Think about this: If you shoot your neighbor, you are allowed to explain why. Did you shoot in self-defense or to protect someone else from harm? Motivation is often the key to guilt or innocence.

As Marney Craig put it, "All Ed Rosenthal did was grow some plants, but he wasn't allowed to tell us why."

This is crazy, but Congress can fix it. A bipartisan coalition of U.S. House members has introduced the Truth in Trials Act (H.R. 1717). This bill would remove the federal gag placed on medical marijuana defendants in states that have chosen to allow medical use. The bill would let seriously ill patients or people assisting them explain that they were acting to relieve suffering in a manner permitted by state law, allowing them to avoid federal prison if the jury finds their evidence persuasive.

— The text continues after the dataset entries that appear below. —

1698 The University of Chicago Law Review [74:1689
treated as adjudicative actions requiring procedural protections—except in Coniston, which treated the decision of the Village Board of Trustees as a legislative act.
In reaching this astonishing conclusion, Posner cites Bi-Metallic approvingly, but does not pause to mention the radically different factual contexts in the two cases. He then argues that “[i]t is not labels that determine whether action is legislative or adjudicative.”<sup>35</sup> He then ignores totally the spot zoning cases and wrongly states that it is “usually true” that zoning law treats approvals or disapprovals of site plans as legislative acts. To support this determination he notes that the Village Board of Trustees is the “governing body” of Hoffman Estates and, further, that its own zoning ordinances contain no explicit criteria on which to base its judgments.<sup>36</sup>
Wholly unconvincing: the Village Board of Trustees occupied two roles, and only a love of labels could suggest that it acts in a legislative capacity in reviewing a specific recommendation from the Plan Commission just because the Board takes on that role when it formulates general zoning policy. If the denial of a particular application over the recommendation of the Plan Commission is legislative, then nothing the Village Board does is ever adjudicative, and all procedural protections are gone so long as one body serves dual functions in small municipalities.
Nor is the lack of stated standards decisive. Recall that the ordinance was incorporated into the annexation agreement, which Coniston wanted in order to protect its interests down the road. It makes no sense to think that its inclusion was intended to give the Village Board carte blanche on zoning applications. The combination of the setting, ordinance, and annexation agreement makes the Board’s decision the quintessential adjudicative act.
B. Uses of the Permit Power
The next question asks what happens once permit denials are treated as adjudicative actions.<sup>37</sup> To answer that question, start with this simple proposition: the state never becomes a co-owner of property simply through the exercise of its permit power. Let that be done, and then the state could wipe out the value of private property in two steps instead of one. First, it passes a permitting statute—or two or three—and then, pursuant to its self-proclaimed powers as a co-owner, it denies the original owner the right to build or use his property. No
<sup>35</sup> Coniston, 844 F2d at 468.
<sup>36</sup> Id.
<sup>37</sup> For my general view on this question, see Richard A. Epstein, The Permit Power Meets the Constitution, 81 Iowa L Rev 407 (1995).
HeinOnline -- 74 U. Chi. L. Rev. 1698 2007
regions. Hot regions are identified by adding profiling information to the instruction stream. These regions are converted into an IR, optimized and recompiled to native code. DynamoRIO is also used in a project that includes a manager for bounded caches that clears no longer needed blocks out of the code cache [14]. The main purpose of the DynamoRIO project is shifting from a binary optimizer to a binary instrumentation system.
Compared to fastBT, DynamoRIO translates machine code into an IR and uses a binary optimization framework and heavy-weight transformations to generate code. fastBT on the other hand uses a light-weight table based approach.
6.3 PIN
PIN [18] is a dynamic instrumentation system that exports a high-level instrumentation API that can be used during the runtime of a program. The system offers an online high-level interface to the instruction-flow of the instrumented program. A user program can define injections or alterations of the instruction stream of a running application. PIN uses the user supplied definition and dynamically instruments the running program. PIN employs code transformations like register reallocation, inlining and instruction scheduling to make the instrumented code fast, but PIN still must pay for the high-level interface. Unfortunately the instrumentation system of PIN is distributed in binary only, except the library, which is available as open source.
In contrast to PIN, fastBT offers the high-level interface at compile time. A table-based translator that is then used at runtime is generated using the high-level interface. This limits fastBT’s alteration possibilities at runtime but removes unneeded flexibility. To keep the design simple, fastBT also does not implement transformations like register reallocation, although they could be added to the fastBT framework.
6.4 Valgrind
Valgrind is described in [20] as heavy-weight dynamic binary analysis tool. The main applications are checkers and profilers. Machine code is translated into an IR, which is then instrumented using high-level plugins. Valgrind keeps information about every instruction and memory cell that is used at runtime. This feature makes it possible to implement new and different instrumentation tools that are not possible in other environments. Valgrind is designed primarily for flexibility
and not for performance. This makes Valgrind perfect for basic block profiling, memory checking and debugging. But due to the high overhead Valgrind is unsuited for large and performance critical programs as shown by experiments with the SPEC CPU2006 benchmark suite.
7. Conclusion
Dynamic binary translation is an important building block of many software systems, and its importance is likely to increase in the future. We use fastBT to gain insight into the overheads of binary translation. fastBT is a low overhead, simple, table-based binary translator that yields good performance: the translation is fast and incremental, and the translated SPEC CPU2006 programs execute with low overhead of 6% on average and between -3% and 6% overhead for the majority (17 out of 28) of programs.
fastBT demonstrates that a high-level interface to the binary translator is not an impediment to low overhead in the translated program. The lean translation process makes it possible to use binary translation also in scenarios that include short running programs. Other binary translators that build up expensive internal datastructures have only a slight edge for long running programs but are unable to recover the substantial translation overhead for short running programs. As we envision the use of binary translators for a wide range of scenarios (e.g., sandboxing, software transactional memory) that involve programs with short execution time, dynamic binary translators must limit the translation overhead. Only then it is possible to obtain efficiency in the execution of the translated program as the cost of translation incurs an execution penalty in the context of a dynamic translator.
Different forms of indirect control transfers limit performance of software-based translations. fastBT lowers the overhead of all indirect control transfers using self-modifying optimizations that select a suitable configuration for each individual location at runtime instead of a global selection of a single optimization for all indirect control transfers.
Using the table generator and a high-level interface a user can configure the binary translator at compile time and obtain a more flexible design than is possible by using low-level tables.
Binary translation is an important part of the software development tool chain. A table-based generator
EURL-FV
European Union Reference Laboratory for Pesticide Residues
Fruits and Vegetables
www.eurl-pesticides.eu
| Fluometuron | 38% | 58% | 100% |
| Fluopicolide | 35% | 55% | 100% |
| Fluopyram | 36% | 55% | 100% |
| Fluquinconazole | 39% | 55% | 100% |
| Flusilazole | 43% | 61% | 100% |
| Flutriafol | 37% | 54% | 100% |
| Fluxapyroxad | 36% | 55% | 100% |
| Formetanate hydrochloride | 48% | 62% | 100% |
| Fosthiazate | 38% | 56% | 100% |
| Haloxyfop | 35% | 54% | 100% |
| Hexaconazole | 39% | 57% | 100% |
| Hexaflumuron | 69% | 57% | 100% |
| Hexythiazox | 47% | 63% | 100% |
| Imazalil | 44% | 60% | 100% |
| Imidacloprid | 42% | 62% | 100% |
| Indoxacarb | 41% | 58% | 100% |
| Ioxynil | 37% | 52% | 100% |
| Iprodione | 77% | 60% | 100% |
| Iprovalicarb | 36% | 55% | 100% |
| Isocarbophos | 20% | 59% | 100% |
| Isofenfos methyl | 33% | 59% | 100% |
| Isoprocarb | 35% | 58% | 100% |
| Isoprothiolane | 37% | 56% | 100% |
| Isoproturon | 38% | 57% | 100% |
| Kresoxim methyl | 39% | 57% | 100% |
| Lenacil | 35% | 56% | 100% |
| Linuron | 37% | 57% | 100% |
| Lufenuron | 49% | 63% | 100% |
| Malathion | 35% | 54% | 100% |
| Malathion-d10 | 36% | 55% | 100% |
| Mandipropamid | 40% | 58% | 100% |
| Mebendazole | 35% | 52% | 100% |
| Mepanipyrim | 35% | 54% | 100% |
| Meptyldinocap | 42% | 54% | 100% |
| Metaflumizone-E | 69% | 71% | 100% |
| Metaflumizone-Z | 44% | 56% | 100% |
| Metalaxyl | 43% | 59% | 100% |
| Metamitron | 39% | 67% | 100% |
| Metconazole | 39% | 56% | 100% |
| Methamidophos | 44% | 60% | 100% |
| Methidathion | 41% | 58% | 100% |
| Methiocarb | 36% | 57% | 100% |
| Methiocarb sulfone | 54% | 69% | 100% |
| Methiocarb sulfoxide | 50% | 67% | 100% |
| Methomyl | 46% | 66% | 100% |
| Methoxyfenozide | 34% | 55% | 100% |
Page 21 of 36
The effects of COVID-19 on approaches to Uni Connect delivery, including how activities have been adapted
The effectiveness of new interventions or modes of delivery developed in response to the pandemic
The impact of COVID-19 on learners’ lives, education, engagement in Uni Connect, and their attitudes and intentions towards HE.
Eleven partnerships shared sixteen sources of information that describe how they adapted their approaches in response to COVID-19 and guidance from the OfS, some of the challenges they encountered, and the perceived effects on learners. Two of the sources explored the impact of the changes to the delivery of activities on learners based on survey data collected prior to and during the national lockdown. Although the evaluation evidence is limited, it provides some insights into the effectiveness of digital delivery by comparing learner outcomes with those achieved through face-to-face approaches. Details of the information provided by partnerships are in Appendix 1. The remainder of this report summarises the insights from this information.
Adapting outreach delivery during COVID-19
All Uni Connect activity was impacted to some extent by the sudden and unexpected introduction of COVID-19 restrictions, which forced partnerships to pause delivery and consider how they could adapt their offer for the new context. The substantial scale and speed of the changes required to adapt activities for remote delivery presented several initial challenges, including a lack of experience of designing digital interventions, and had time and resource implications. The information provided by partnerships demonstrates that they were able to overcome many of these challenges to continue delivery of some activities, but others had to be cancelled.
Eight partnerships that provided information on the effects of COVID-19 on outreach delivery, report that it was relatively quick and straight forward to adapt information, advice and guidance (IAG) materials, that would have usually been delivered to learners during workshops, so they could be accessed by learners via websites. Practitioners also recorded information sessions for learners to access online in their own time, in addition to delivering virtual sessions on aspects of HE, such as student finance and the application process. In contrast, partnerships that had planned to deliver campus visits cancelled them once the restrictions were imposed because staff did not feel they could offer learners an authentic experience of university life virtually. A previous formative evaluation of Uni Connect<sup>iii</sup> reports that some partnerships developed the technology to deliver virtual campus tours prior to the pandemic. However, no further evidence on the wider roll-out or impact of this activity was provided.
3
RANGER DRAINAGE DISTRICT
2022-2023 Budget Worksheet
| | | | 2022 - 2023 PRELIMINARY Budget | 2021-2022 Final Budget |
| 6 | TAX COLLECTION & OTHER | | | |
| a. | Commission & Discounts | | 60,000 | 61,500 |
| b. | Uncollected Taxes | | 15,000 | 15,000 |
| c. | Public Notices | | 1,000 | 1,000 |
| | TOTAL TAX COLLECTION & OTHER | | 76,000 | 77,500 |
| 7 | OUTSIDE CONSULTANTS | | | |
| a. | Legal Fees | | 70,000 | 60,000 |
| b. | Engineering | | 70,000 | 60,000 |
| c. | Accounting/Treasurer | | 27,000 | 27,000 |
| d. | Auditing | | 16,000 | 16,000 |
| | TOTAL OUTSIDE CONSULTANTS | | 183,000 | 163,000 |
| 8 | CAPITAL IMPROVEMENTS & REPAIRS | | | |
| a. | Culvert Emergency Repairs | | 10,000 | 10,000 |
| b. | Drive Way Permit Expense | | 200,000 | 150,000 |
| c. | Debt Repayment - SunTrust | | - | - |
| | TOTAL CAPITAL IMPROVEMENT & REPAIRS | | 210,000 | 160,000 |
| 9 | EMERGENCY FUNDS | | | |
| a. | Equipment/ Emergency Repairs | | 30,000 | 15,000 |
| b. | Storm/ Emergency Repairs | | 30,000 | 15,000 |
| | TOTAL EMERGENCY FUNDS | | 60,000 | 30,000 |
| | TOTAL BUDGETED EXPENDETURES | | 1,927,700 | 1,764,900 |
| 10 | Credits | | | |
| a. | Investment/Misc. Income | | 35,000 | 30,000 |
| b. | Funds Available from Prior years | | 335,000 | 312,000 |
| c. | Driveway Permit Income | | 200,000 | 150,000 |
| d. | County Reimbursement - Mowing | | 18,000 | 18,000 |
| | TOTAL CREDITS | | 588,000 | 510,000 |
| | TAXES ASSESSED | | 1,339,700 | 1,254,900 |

This is a modest bill, one that would have no effect at all in states that have not chosen to legalize medical marijuana. In the states that have done so, juries would be able to hear the truth. Defendants facing federal prison for trying to help the sick could tell their stories without censorship.

It's too late to help Ed Rosenthal, who faces a minimum of five years -- and possibly as many as 40 years -- in federal prison. But it's not too late to help others.

This is an issue of basic fairness. Congress should pass the Truth in Trials Act without delay. And John Walters needs to start telling the truth or find another job.

Robert Kampia is executive director of the Marijuana Policy Project (MarijuanaPolicy.org) in Washington, D.C., which led the lobbying effort for the Maryland medical marijuana bill.